De même, l’analyse des rapports entre le politique et le militaire en cette tumultueuse année 1914 offre quelques lignes qui méritent le détour. Actant le retrait – sauf à Londres – des gouvernements face à la direction stratégique de la guerre (p. 215 et suivantes), Rémy Porte revient contre quelques idées encore trop régulièrement portées par une historiographie aussi clairement datée que marquée par l’antimilitarisme. Ainsi des fameux pantalons garance dont la teinture n’est plus depuis la fin du XIXe siècle naturelle (et donc tributaire des producteurs) mais chimique et, de surcroît, achetée à l’Allemagne ! (p. 94). Anecdotique, ce propos s’insère néanmoins dans un mouvement plus vaste de rappel des positions du politique par rapport aux questions militaires. Car c’est bien la situation financière inquiétante du pays – l’endettement par habitant est (déjà…) le double en France de ce qu’il est en Allemagne (p. 19) – qui se traduit en contraintes budgétaires obligeant au report de programmes tels que le renouvellement de l’uniforme, question pourtant poussée par les états-majors (p. 96). Une dimension que se garde bien de rappeler tous les contempteurs des généraux…

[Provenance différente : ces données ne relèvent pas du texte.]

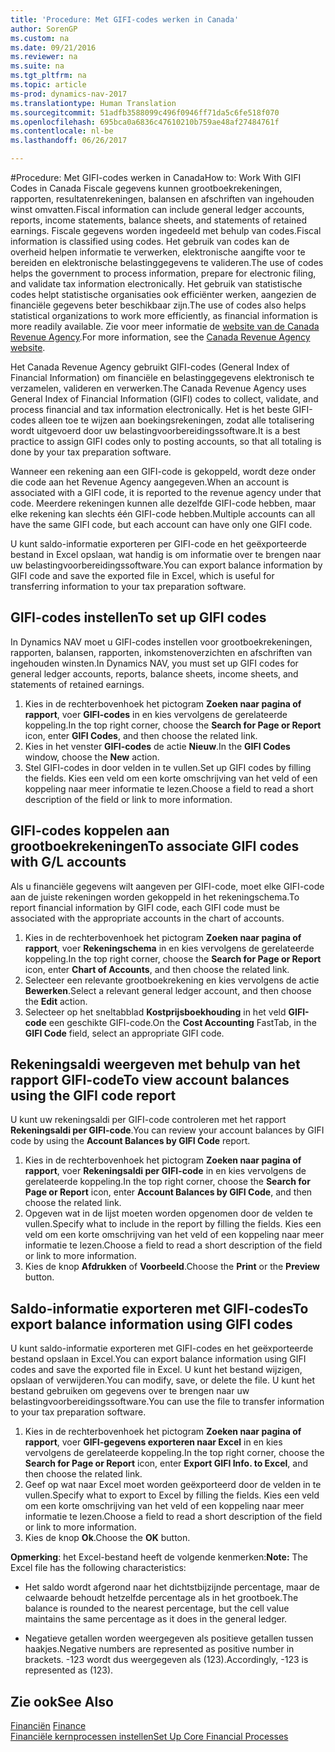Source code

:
 ```yaml
---
title: 'Procedure: Met GIFI-codes werken in Canada'
author: SorenGP
ms.custom: na
ms.date: 09/21/2016
ms.reviewer: na
ms.suite: na
ms.tgt_pltfrm: na
ms.topic: article
ms-prod: dynamics-nav-2017
ms.translationtype: Human Translation
ms.sourcegitcommit: 51adfb3588099c496f0946ff71da5c6fe518f070
ms.openlocfilehash: 695bca0a6836c47610210b759ae48af27484761f
ms.contentlocale: nl-be
ms.lasthandoff: 06/26/2017

---
```


#<a name="how-to-work-with-gifi-codes-in-canada"></a><span data-ttu-id="9079b-102">Procedure: Met GIFI-codes werken in Canada</span><span class="sxs-lookup"><span data-stu-id="9079b-102">How to: Work With GIFI Codes in Canada</span></span>
<span data-ttu-id="9079b-103">Fiscale gegevens kunnen grootboekrekeningen, rapporten, resultatenrekeningen, balansen en afschriften van ingehouden winst omvatten.</span><span class="sxs-lookup"><span data-stu-id="9079b-103">Fiscal information can include general ledger accounts, reports, income statements, balance sheets, and statements of retained earnings.</span></span> <span data-ttu-id="9079b-104">Fiscale gegevens worden ingedeeld met behulp van codes.</span><span class="sxs-lookup"><span data-stu-id="9079b-104">Fiscal information is classified using codes.</span></span> <span data-ttu-id="9079b-105">Het gebruik van codes kan de overheid helpen informatie te verwerken, elektronische aangifte voor te bereiden en elektronische belastinggegevens te valideren.</span><span class="sxs-lookup"><span data-stu-id="9079b-105">The use of codes helps the government to process information, prepare for electronic filing, and validate tax information electronically.</span></span> <span data-ttu-id="9079b-106">Het gebruik van statistische codes helpt statistische organisaties ook efficiënter werken, aangezien de financiële gegevens beter beschikbaar zijn.</span><span class="sxs-lookup"><span data-stu-id="9079b-106">The use of codes also helps statistical organizations to work more efficiently, as financial information is more readily available.</span></span> <span data-ttu-id="9079b-107">Zie voor meer informatie de [website van de Canada Revenue Agency](http://www.cra-arc.gc.ca/).</span><span class="sxs-lookup"><span data-stu-id="9079b-107">For more information, see the [Canada Revenue Agency website](http://www.cra-arc.gc.ca/).</span></span>

<span data-ttu-id="9079b-108">Het Canada Revenue Agency gebruikt GIFI-codes (General Index of Financial Information) om financiële en belastinggegevens elektronisch te verzamelen, valideren en verwerken.</span><span class="sxs-lookup"><span data-stu-id="9079b-108">The Canada Revenue Agency uses General Index of Financial Information (GIFI) codes to collect, validate, and process financial and tax information electronically.</span></span> <span data-ttu-id="9079b-109">Het is het beste GIFI-codes alleen toe te wijzen aan boekingsrekeningen, zodat alle totalisering wordt uitgevoerd door uw belastingvoorbereidingssoftware.</span><span class="sxs-lookup"><span data-stu-id="9079b-109">It is a best practice to assign GIFI codes only to posting accounts, so that all totaling is done by your tax preparation software.</span></span>

<span data-ttu-id="9079b-110">Wanneer een rekening aan een GIFI-code is gekoppeld, wordt deze onder die code aan het Revenue Agency aangegeven.</span><span class="sxs-lookup"><span data-stu-id="9079b-110">When an account is associated with a GIFI code, it is reported to the revenue agency under that code.</span></span> <span data-ttu-id="9079b-111">Meerdere rekeningen kunnen alle dezelfde GIFI-code hebben, maar elke rekening kan slechts één GIFI-code hebben.</span><span class="sxs-lookup"><span data-stu-id="9079b-111">Multiple accounts can all have the same GIFI code, but each account can have only one GIFI code.</span></span>

<span data-ttu-id="9079b-112">U kunt saldo-informatie exporteren per GIFI-code en het geëxporteerde bestand in Excel opslaan, wat handig is om informatie over te brengen naar uw belastingvoorbereidingssoftware.</span><span class="sxs-lookup"><span data-stu-id="9079b-112">You can export balance information by GIFI code and save the exported file in Excel, which is useful for transferring information to your tax preparation software.</span></span>

## <a name="to-set-up-gifi-codes"></a><span data-ttu-id="9079b-113">GIFI-codes instellen</span><span class="sxs-lookup"><span data-stu-id="9079b-113">To set up GIFI codes</span></span>
<span data-ttu-id="9079b-114">In Dynamics NAV moet u GIFI-codes instellen voor grootboekrekeningen, rapporten, balansen, rapporten, inkomstenoverzichten en afschriften van ingehouden winsten.</span><span class="sxs-lookup"><span data-stu-id="9079b-114">In Dynamics NAV, you must set up GIFI codes for general ledger accounts, reports, balance sheets, income sheets, and statements of retained earnings.</span></span>

1. <span data-ttu-id="9079b-115">Kies in de rechterbovenhoek het pictogram **Zoeken naar pagina of rapport**, voer **GIFI-codes** in en kies vervolgens de gerelateerde koppeling.</span><span class="sxs-lookup"><span data-stu-id="9079b-115">In the top right corner, choose the **Search for Page or Report** icon, enter **GIFI Codes**, and then choose the related link.</span></span>
2. <span data-ttu-id="9079b-116">Kies in het venster **GIFI-codes** de actie **Nieuw**.</span><span class="sxs-lookup"><span data-stu-id="9079b-116">In the **GIFI Codes** window, choose the **New** action.</span></span>
3. <span data-ttu-id="9079b-117">Stel GIFI-codes in door velden in te vullen.</span><span class="sxs-lookup"><span data-stu-id="9079b-117">Set up GIFI codes by filling the fields.</span></span> <span data-ttu-id="9079b-118">Kies een veld om een korte omschrijving van het veld of een koppeling naar meer informatie te lezen.</span><span class="sxs-lookup"><span data-stu-id="9079b-118">Choose a field to read a short description of the field or link to more information.</span></span>

## <a name="to-associate-gifi-codes-with-gl-accounts"></a><span data-ttu-id="9079b-119">GIFI-codes koppelen aan grootboekrekeningen</span><span class="sxs-lookup"><span data-stu-id="9079b-119">To associate GIFI codes with G/L accounts</span></span>
<span data-ttu-id="9079b-120">Als u financiële gegevens wilt aangeven per GIFI-code, moet elke GIFI-code aan de juiste rekeningen worden gekoppeld in het rekeningschema.</span><span class="sxs-lookup"><span data-stu-id="9079b-120">To report financial information by GIFI code, each GIFI code must be associated with the appropriate accounts in the chart of accounts.</span></span>

1. <span data-ttu-id="9079b-121">Kies in de rechterbovenhoek het pictogram **Zoeken naar pagina of rapport**, voer **Rekeningschema** in en kies vervolgens de gerelateerde koppeling.</span><span class="sxs-lookup"><span data-stu-id="9079b-121">In the top right corner, choose the **Search for Page or Report** icon, enter **Chart of Accounts**, and then choose the related link.</span></span>
2. <span data-ttu-id="9079b-122">Selecteer een relevante grootboekrekening en kies vervolgens de actie **Bewerken**.</span><span class="sxs-lookup"><span data-stu-id="9079b-122">Select a relevant general ledger account, and then choose the **Edit** action.</span></span>
3. <span data-ttu-id="9079b-123">Selecteer op het sneltabblad **Kostprijsboekhouding** in het veld **GIFI-code** een geschikte GIFI-code.</span><span class="sxs-lookup"><span data-stu-id="9079b-123">On the **Cost Accounting** FastTab, in the **GIFI Code** field, select an appropriate GIFI code.</span></span>

## <a name="to-view-account-balances-using-the-gifi-code-report"></a><span data-ttu-id="9079b-124">Rekeningsaldi weergeven met behulp van het rapport GIFI-code</span><span class="sxs-lookup"><span data-stu-id="9079b-124">To view account balances using the GIFI code report</span></span>
<span data-ttu-id="9079b-125">U kunt uw rekeningsaldi per GIFI-code controleren met het rapport **Rekeningsaldi per GIFI-code**.</span><span class="sxs-lookup"><span data-stu-id="9079b-125">You can review your account balances by GIFI code by using the **Account Balances by GIFI Code** report.</span></span>

1. <span data-ttu-id="9079b-126">Kies in de rechterbovenhoek het pictogram **Zoeken naar pagina of rapport**, voer **Rekeningsaldi per GIFI-code** in en kies vervolgens de gerelateerde koppeling.</span><span class="sxs-lookup"><span data-stu-id="9079b-126">In the top right corner, choose the **Search for Page or Report** icon, enter **Account Balances by GIFI Code**, and then choose the related link.</span></span>
2. <span data-ttu-id="9079b-127">Opgeven wat in de lijst moeten worden opgenomen door de velden te vullen.</span><span class="sxs-lookup"><span data-stu-id="9079b-127">Specify what to include in the report by filling the fields.</span></span> <span data-ttu-id="9079b-128">Kies een veld om een korte omschrijving van het veld of een koppeling naar meer informatie te lezen.</span><span class="sxs-lookup"><span data-stu-id="9079b-128">Choose a field to read a short description of the field or link to more information.</span></span>
3. <span data-ttu-id="9079b-129">Kies de knop **Afdrukken** of **Voorbeeld**.</span><span class="sxs-lookup"><span data-stu-id="9079b-129">Choose the **Print** or the **Preview** button.</span></span>

## <a name="to-export-balance-information-using-gifi-codes"></a><span data-ttu-id="9079b-130">Saldo-informatie exporteren met GIFI-codes</span><span class="sxs-lookup"><span data-stu-id="9079b-130">To export balance information using GIFI codes</span></span>
<span data-ttu-id="9079b-131">U kunt saldo-informatie exporteren met GIFI-codes en het geëxporteerde bestand opslaan in Excel.</span><span class="sxs-lookup"><span data-stu-id="9079b-131">You can export balance information using GIFI codes and save the exported file in Excel.</span></span> <span data-ttu-id="9079b-132">U kunt het bestand wijzigen, opslaan of verwijderen.</span><span class="sxs-lookup"><span data-stu-id="9079b-132">You can modify, save, or delete the file.</span></span> <span data-ttu-id="9079b-133">U kunt het bestand gebruiken om gegevens over te brengen naar uw belastingvoorbereidingssoftware.</span><span class="sxs-lookup"><span data-stu-id="9079b-133">You can use the file to transfer information to your tax preparation software.</span></span>

1. <span data-ttu-id="9079b-134">Kies in de rechterbovenhoek het pictogram **Zoeken naar pagina of rapport**, voer **GIFI-gegevens exporteren naar Excel** in en kies vervolgens de gerelateerde koppeling.</span><span class="sxs-lookup"><span data-stu-id="9079b-134">In the top right corner, choose the **Search for Page or Report** icon, enter **Export GIFI Info. to Excel**, and then choose the related link.</span></span>
2. <span data-ttu-id="9079b-135">Geef op wat naar Excel moet worden geëxporteerd door de velden in te vullen.</span><span class="sxs-lookup"><span data-stu-id="9079b-135">Specify what to export to Excel by filling the fields.</span></span> <span data-ttu-id="9079b-136">Kies een veld om een korte omschrijving van het veld of een koppeling naar meer informatie te lezen.</span><span class="sxs-lookup"><span data-stu-id="9079b-136">Choose a field to read a short description of the field or link to more information.</span></span>
3. <span data-ttu-id="9079b-137">Kies de knop **Ok**.</span><span class="sxs-lookup"><span data-stu-id="9079b-137">Choose the **OK** button.</span></span>

<span data-ttu-id="9079b-138">**Opmerking**: het Excel-bestand heeft de volgende kenmerken:</span><span class="sxs-lookup"><span data-stu-id="9079b-138">**Note:** The Excel file has the following characteristics:</span></span>

* <span data-ttu-id="9079b-139">Het saldo wordt afgerond naar het dichtstbijzijnde percentage, maar de celwaarde behoudt hetzelfde percentage als in het grootboek.</span><span class="sxs-lookup"><span data-stu-id="9079b-139">The balance is rounded to the nearest percentage, but the cell value maintains the same percentage as it does in the general ledger.</span></span>

* <span data-ttu-id="9079b-140">Negatieve getallen worden weergegeven als positieve getallen tussen haakjes.</span><span class="sxs-lookup"><span data-stu-id="9079b-140">Negative numbers are represented as positive number in brackets.</span></span> <span data-ttu-id="9079b-141">-123 wordt dus weergegeven als (123).</span><span class="sxs-lookup"><span data-stu-id="9079b-141">Accordingly, -123 is represented as (123).</span></span>

## <a name="see-also"></a><span data-ttu-id="9079b-142">Zie ook</span><span class="sxs-lookup"><span data-stu-id="9079b-142">See Also</span></span>
<span data-ttu-id="9079b-143">[Financiën](finance-setup.md) </span><span class="sxs-lookup"><span data-stu-id="9079b-143">[Finance](finance-setup.md) </span></span>  
[<span data-ttu-id="9079b-144">Financiële kernprocessen instellen</span><span class="sxs-lookup"><span data-stu-id="9079b-144">Set Up Core Financial Processes</span></span>](finance-setup-setup-finance-setup.md)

Enfin, nous apprécions particulièrement que l’accent soit mis sur ce « fond culturel commun » qu’est, en 1914, l’année 1870 (p. 71), une dimension pour l’heure presque complètement passée sous silence en cette année de centenaire. On l’aura donc compris, avec ce 1914, Rémy Porte fait une nouvelle fois montre de tout son talent et offre un ouvrage sans conteste nécessaire pour le plus grand public… mais que l’on ne saurait également que  trop conseiller aux spécialistes.

Erwan LE GALL

PORTE, Rémy, 1914. Une année qui a fait basculer le monde, Paris, Armand Colin, 2014.

 

1 PORTE, Rémy, 1914. Une année qui a fait basculer le monde, Paris, Armand Colin, 2014. Afin de ne pas surcharger inutilement l’appareil critique, les références à cet ouvrage seront dorénavant indiquées dans le corps de texte, entre parenthèses.